▸ Source information:
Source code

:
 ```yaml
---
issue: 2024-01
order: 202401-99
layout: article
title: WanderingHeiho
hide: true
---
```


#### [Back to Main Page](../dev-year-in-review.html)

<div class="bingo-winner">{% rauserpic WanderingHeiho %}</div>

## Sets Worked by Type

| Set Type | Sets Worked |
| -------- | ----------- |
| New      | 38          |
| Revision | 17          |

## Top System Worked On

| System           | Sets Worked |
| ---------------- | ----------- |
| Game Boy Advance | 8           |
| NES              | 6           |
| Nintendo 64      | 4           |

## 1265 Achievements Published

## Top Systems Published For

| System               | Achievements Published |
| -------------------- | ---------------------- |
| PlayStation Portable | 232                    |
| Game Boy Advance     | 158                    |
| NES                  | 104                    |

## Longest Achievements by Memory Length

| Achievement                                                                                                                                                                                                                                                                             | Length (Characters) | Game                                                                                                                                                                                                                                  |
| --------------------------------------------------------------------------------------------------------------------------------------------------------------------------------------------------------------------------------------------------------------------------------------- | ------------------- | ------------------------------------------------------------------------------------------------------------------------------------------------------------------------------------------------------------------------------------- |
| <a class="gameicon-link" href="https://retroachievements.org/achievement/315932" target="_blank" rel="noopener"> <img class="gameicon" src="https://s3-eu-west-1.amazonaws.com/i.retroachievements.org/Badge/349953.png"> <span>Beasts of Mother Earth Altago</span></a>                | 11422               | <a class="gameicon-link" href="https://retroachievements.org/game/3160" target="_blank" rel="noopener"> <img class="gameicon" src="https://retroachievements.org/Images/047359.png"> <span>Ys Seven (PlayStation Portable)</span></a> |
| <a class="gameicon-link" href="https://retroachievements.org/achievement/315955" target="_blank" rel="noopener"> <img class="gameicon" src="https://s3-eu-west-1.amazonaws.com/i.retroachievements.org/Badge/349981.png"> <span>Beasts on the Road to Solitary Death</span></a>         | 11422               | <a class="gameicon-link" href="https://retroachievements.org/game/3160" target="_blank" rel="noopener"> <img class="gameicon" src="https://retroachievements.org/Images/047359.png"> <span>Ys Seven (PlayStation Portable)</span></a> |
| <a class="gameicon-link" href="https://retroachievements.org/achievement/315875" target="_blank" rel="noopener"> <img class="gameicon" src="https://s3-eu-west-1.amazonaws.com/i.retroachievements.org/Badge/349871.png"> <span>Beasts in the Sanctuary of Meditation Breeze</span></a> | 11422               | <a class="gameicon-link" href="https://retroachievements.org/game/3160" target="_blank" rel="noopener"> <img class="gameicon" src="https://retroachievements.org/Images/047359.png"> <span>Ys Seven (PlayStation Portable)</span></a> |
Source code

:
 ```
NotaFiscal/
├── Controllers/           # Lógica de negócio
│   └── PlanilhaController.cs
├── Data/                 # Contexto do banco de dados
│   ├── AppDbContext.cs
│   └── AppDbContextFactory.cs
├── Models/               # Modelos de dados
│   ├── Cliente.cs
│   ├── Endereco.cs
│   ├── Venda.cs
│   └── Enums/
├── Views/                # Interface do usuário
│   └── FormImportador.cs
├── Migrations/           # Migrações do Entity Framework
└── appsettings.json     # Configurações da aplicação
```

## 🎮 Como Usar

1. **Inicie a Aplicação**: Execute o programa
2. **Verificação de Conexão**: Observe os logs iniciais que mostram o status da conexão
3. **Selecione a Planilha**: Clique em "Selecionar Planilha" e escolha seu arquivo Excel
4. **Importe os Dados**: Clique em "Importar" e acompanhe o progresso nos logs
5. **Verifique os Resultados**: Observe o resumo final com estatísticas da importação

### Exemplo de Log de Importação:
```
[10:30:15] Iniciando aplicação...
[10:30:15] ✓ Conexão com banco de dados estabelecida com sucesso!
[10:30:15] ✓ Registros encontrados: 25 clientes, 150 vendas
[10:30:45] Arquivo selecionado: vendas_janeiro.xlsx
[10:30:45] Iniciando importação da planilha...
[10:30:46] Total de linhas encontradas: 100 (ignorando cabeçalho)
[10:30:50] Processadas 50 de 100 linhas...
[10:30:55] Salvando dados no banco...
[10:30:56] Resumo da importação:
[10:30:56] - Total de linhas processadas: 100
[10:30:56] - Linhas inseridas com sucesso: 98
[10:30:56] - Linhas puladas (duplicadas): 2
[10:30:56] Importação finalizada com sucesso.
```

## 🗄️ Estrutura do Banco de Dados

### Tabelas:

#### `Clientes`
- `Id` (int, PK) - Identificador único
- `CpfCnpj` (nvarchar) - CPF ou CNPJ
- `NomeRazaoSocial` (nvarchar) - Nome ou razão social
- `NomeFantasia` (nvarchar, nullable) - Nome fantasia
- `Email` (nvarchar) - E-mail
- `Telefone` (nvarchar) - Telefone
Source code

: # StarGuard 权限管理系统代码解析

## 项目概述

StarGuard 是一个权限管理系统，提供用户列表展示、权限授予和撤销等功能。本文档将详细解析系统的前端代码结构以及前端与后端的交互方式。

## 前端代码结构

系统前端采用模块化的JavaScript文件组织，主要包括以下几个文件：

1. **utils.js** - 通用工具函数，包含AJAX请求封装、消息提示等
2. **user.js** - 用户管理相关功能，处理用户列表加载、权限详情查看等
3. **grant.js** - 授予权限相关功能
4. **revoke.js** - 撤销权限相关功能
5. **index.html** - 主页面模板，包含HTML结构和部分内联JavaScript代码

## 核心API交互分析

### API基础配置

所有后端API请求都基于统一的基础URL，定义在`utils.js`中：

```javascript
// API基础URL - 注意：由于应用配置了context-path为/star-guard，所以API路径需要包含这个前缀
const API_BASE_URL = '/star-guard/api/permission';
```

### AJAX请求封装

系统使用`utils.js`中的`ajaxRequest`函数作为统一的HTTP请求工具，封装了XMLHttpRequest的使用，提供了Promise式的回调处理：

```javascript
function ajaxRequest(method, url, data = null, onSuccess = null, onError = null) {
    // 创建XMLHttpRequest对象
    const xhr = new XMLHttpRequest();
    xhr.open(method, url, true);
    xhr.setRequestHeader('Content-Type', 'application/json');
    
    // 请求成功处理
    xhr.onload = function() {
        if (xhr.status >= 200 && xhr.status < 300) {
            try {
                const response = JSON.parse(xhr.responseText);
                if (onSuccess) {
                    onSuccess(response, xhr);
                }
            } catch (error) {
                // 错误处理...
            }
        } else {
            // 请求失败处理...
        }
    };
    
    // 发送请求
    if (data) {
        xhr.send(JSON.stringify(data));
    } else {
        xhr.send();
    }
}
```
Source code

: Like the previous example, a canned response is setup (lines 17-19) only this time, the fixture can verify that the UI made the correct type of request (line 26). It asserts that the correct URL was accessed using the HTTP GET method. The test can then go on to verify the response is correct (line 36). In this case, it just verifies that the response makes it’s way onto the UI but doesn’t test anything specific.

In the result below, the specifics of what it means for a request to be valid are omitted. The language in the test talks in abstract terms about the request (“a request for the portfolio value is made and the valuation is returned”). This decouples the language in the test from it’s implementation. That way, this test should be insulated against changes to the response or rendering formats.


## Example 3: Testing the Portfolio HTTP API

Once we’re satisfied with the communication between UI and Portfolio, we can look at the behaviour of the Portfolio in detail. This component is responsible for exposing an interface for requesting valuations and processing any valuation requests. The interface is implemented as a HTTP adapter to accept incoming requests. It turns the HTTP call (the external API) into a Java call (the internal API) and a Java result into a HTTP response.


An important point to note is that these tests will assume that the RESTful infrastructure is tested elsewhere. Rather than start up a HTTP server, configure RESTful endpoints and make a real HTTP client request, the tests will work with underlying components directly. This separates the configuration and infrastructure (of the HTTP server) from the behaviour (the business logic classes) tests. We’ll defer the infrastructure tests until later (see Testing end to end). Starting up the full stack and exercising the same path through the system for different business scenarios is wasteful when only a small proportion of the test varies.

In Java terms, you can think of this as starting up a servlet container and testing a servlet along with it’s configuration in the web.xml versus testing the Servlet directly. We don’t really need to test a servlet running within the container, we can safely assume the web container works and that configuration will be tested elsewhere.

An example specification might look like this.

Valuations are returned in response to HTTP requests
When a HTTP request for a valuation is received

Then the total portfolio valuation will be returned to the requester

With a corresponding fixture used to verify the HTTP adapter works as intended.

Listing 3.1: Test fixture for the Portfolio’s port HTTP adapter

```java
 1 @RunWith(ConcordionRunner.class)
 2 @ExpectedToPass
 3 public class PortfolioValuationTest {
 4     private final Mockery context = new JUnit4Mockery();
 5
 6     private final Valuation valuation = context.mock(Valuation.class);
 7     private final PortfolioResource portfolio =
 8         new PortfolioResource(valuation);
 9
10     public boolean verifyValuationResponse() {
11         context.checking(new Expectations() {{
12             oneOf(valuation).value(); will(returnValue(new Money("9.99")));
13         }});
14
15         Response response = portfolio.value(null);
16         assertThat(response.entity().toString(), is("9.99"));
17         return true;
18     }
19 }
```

▸ Work order: Starting at the first line of the data above, please restate word for word every line up to and including the one that holds "## 1265 Achievements Published", and add nothing else.

▸ Response:
Source code

:
 ```yaml
---
issue: 2024-01
order: 202401-99
layout: article
title: WanderingHeiho
hide: true
---
```


#### [Back to Main Page](../dev-year-in-review.html)

<div class="bingo-winner">{% rauserpic WanderingHeiho %}</div>

## Sets Worked by Type

| Set Type | Sets Worked |
| -------- | ----------- |
| New      | 38          |
| Revision | 17          |

## Top System Worked On

| System           | Sets Worked |
| ---------------- | ----------- |
| Game Boy Advance | 8           |
| NES              | 6           |
| Nintendo 64      | 4           |

## 1265 Achievements Published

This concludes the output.